What happened next would become a life-changing moment.

"I got a phone call. It was from Augusta," Doherty told 11Alive Sports' Wes Blankenship earlier in the week. "I guess a few people had decided not to play ... and that I could play. Of course I was going to play. You can't turn that down."

That event would be the inaugural Augusta National Women's Amateur Championship, the first-ever women's tournament on the same hallowed grounds of The Masters – perhaps the most storied golf event in the world.

At the very least, it's the most picturesque championship in professional golf. 

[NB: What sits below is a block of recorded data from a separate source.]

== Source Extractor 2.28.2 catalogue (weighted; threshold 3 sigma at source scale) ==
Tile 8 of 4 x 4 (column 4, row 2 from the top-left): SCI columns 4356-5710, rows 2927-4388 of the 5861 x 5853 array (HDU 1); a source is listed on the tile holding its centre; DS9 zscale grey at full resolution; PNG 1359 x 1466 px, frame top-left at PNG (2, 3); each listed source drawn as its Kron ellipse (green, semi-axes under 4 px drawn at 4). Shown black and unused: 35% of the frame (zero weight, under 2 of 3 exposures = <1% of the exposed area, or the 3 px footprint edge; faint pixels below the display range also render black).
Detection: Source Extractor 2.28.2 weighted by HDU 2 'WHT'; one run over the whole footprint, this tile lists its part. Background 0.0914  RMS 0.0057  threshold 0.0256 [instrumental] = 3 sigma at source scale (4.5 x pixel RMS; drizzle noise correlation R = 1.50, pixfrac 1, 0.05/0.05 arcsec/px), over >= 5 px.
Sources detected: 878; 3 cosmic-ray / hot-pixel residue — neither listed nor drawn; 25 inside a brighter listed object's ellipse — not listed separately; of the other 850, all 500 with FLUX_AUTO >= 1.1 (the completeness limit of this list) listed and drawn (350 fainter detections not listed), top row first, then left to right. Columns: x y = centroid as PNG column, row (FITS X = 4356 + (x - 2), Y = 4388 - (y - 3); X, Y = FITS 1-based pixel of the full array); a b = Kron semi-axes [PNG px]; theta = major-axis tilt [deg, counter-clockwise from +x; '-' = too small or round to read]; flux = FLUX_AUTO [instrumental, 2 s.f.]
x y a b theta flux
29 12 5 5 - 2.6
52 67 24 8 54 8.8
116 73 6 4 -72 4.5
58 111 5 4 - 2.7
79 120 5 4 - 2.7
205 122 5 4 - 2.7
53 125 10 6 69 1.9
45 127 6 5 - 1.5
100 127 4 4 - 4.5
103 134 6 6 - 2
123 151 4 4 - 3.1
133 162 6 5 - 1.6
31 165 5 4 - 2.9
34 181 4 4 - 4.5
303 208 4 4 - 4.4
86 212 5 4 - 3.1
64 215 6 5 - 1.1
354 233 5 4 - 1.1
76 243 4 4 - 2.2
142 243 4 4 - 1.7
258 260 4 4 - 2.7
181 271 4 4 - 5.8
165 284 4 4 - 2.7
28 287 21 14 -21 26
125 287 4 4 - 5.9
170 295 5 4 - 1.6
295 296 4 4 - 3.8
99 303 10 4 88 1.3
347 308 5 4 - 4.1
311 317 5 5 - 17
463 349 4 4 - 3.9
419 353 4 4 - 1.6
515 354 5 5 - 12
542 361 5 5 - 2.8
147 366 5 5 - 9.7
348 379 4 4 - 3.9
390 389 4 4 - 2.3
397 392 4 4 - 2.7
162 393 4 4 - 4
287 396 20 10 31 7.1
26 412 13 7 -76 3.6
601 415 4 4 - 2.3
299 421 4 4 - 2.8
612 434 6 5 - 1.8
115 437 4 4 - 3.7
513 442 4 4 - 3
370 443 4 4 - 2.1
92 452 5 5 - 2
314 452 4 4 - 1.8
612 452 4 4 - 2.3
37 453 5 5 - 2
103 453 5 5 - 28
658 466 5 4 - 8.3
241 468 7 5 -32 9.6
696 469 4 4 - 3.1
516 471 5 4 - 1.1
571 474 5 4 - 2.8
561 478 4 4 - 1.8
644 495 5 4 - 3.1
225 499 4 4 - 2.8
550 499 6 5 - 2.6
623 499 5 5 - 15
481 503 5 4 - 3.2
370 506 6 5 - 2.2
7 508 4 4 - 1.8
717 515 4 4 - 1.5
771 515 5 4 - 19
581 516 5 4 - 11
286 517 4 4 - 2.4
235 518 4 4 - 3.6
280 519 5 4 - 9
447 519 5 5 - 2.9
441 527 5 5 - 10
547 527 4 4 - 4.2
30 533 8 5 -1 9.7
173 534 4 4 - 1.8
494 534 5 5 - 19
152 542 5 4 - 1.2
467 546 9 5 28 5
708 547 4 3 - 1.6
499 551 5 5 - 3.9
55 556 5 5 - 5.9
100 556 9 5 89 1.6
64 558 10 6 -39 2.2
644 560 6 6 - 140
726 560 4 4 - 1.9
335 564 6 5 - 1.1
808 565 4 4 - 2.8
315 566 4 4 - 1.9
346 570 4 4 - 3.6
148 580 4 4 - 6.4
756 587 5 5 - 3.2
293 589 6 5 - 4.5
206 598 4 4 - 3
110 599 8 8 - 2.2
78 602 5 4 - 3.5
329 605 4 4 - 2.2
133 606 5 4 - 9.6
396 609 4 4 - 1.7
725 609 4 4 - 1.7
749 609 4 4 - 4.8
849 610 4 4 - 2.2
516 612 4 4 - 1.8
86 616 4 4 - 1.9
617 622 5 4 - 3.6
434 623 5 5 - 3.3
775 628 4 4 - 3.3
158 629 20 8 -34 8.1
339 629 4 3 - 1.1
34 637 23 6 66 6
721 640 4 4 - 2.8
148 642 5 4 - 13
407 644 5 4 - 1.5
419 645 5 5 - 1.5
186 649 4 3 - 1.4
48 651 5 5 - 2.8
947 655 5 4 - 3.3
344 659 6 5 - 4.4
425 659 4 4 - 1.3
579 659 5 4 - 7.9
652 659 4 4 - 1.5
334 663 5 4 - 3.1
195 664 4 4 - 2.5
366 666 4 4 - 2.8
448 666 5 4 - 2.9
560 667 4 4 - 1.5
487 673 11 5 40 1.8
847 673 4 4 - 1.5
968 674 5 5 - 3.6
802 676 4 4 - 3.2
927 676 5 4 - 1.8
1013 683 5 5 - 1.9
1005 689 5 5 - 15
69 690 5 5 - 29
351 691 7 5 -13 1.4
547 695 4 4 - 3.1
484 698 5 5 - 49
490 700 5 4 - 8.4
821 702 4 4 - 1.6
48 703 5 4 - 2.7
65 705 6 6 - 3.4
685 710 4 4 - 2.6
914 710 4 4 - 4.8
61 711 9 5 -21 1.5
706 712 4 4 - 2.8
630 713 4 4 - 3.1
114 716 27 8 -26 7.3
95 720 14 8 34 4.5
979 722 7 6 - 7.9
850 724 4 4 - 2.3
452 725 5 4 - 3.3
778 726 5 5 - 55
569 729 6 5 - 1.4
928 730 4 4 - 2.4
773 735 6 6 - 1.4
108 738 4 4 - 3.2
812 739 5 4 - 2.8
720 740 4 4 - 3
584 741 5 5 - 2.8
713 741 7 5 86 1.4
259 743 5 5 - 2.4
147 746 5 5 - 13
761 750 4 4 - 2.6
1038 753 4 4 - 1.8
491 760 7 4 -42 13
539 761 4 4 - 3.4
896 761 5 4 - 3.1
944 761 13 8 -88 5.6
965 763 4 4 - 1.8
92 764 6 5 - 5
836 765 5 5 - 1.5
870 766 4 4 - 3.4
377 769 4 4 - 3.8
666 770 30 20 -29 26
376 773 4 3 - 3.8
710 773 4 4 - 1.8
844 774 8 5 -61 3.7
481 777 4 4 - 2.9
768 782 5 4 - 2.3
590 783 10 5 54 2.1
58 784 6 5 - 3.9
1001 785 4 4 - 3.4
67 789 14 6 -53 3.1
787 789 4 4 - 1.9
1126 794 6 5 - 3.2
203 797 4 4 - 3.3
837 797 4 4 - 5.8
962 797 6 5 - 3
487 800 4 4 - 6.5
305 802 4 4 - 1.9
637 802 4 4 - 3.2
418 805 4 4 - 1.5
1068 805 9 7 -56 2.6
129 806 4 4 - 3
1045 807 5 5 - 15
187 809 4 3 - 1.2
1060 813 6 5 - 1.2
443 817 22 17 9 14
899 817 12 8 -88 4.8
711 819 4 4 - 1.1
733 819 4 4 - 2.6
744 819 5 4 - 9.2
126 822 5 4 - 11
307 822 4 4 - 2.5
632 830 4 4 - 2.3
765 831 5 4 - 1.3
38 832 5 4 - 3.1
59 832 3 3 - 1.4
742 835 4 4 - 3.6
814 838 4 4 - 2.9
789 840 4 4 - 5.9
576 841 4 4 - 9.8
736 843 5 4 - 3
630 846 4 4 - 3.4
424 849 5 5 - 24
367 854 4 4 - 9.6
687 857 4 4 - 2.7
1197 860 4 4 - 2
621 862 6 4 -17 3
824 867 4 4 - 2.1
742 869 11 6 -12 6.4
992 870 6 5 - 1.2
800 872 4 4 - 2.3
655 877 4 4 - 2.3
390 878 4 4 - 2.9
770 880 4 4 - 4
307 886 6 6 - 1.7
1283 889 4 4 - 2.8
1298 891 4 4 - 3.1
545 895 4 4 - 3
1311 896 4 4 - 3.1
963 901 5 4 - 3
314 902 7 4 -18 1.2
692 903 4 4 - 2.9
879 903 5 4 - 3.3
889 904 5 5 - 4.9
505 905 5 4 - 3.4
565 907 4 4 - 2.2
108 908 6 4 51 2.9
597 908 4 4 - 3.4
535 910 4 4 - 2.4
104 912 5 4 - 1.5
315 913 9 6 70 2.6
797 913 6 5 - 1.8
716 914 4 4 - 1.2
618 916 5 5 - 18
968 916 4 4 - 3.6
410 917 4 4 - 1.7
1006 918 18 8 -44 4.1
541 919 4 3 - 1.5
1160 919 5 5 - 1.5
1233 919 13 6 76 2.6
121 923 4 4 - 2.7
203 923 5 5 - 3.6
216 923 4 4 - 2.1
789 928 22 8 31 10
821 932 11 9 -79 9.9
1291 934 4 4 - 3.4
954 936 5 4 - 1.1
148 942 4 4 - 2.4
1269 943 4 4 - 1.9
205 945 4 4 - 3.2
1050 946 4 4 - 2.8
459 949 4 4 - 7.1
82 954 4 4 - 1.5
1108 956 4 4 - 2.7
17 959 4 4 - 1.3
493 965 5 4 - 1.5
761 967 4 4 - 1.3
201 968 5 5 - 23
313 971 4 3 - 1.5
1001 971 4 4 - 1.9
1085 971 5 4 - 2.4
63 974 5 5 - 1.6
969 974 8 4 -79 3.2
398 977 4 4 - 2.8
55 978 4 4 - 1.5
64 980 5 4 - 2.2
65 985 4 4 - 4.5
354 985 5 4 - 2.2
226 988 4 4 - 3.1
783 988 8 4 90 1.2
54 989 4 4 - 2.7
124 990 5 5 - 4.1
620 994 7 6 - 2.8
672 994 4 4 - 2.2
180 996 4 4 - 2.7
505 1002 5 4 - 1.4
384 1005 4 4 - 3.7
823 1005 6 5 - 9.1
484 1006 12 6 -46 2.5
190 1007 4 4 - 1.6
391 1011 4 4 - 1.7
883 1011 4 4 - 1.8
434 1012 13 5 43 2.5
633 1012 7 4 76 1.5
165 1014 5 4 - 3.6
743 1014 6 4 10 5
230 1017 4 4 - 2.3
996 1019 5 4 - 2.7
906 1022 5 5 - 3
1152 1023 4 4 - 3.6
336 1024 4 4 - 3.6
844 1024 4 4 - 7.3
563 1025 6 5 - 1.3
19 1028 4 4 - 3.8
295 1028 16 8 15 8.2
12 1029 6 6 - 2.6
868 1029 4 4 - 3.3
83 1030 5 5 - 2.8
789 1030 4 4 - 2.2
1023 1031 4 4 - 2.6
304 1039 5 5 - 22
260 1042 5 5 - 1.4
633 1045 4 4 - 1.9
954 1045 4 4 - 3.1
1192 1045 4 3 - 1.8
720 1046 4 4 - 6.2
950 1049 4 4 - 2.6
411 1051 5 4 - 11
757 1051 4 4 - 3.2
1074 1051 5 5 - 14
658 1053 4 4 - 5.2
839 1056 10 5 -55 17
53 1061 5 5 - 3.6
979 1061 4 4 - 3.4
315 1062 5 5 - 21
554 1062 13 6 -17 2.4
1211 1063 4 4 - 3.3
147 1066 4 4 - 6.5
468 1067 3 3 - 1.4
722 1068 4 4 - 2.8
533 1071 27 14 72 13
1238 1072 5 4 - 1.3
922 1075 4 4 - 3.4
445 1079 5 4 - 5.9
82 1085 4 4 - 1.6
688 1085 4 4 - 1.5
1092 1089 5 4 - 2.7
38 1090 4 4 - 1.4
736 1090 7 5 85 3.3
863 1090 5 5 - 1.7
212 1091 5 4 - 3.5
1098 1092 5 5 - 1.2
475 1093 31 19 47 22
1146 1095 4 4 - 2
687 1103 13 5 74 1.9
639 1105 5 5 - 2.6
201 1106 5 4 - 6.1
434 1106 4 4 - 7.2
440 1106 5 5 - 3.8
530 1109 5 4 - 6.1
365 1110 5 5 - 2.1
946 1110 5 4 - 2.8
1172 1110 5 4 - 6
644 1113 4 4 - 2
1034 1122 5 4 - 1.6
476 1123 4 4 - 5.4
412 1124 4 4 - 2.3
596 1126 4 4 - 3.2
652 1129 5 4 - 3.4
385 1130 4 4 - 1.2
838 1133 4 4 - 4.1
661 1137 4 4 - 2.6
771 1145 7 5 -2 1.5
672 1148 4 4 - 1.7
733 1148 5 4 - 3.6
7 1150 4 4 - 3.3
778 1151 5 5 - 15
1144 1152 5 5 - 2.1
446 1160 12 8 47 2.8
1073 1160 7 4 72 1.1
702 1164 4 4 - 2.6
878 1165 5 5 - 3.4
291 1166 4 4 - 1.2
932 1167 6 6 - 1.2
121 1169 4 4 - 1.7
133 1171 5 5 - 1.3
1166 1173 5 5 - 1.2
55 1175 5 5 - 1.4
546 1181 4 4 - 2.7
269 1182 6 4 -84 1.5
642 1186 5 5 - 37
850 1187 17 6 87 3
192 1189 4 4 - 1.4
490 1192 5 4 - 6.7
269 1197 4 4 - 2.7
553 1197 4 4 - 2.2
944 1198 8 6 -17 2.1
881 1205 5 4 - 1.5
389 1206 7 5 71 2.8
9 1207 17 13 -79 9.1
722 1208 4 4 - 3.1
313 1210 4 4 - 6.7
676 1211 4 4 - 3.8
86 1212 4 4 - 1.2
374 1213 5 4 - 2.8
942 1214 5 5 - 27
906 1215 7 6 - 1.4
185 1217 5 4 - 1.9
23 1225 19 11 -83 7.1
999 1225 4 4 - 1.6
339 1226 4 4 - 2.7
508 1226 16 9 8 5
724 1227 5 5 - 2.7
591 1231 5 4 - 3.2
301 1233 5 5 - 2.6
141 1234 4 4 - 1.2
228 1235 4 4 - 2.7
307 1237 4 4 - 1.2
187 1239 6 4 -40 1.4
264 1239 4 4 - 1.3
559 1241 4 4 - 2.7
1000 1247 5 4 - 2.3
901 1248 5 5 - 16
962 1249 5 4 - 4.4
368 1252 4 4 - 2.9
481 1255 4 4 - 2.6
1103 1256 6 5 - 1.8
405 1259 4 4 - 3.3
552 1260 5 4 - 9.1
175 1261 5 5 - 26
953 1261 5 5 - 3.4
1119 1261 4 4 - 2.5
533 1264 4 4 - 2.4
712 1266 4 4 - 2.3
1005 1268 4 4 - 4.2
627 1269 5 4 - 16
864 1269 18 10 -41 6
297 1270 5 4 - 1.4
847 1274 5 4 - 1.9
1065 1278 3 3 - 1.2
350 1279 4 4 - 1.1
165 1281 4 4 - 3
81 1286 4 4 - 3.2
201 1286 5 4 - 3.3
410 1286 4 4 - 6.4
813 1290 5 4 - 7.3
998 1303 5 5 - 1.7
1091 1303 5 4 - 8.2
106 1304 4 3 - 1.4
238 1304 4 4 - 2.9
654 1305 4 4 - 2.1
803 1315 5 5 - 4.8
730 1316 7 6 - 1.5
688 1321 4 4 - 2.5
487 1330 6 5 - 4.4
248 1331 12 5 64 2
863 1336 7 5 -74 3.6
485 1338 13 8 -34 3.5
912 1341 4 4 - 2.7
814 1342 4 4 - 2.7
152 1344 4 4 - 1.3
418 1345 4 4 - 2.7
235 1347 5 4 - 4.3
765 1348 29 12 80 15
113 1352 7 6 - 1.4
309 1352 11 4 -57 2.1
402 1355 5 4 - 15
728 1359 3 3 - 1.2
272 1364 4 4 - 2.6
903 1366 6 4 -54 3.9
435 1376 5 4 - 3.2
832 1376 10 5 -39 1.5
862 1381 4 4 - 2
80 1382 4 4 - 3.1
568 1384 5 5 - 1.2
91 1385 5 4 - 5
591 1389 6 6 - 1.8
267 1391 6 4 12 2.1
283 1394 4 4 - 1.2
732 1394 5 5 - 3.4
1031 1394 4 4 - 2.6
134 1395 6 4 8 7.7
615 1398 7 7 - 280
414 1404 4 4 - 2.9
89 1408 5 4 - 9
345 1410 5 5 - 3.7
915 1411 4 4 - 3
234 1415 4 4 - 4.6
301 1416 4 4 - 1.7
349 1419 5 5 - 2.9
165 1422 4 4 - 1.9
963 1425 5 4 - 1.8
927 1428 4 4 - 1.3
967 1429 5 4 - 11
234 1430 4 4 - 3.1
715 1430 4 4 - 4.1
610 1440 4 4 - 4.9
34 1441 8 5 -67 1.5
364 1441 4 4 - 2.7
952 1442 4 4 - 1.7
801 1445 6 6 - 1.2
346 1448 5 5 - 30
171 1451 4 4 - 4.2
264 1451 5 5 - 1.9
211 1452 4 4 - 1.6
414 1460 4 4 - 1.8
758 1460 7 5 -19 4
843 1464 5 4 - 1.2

Graced by the pristine, yet formidable Amen Corner and every hole bearing the name of a luminous tree or shrub on the grounds (Pink Dogwood, Flowering Peach, Yellow Jasmine, Carolina Cherry, White Dogwood, Chinese Fir, Redbud, etc.), Augusta National remains an unspoiled, visually stunning treasure – especially at the height of spring renewal (full bloom).

Doherty will get her chance at Augusta National glory in early April. For the ANWAC competition, 72 women golfers will undertake the first two rounds at Champions Retreat Golf Club in Augusta. 

After that, the 30 lowest scores (including ties) will play the final round at Augusta National ... perusing the same course that made household names of legends Bobby Jones, Sam Snead, Byron Nelson, Arnold Palmer, Jack Nicklaus, Gary Player, Seve Ballesteros and Tiger Woods.

"Obviously, I want to make the cut (after 36 holes)," says Doherty, a graduate of The Galloway School in Atlanta. "But I don't want to do much thinking about how amazing it would be."

Making the final stage at Augusta National will be some challenge. There was essentially room for only the top 30 amateur Americans, allowing for invitations to other world-renowned amateurs. 

"At the time, I was (ranked 33rd), and a couple of people decided not to play," recalls Doherty.

Who would turn down a chance at Augusta National? 

It's a daunting notion, for sure. On the plus side, Doherty – an Honorable Mention All-American in 2018 (fall stroke average per round: 72) – won't have time for pitying those who declined the invite.

Right now, it's all about making the most of a lifetime opportunity.

And if the golf gods have a say in the matter ... it could represent Doherty's chance to make history, in terms of becoming Augusta National's first-ever women's champion.

"I think this is huge for women's golf," says Doherty, while celebrating how women first gained membership into Augusta National seven years ago. "This is a chance to put women's amateur golf on the map."